Problem to work on:
Copy out, word for word, the text lines of every item below, omitting the pictures.

(Recorded data)
• • • •

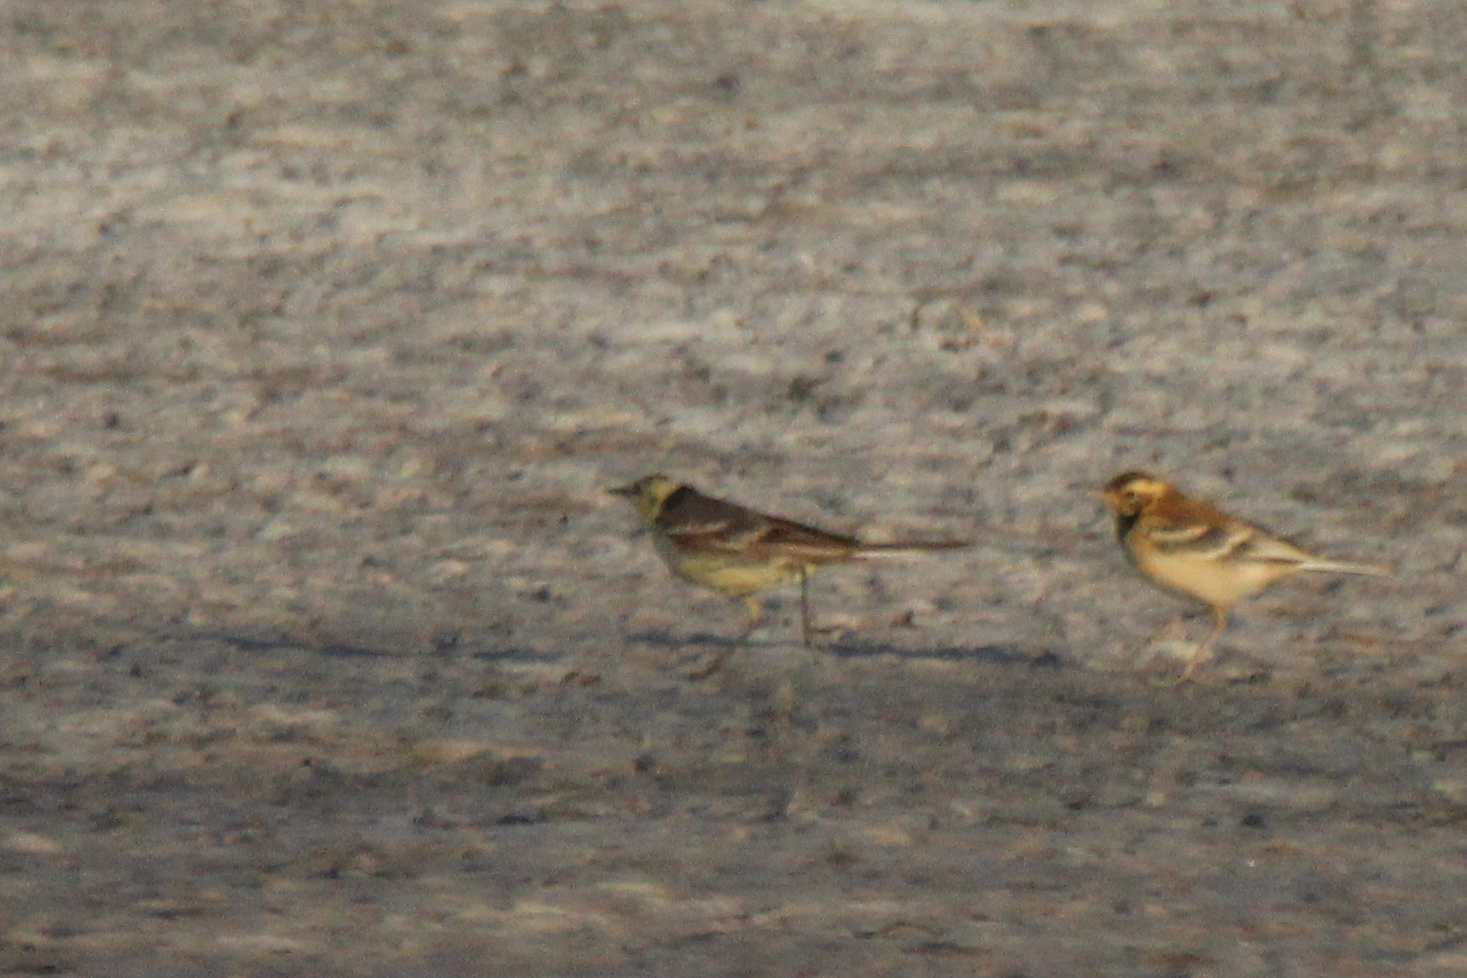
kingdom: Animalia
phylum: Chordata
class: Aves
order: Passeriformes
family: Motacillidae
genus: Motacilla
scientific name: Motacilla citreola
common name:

• • • •

Reply to the exercise:
kingdom: Animalia
phylum: Chordata
class: Aves
order: Passeriformes
family: Motacillidae
genus: Motacilla
scientific name: Motacilla citreola
common name:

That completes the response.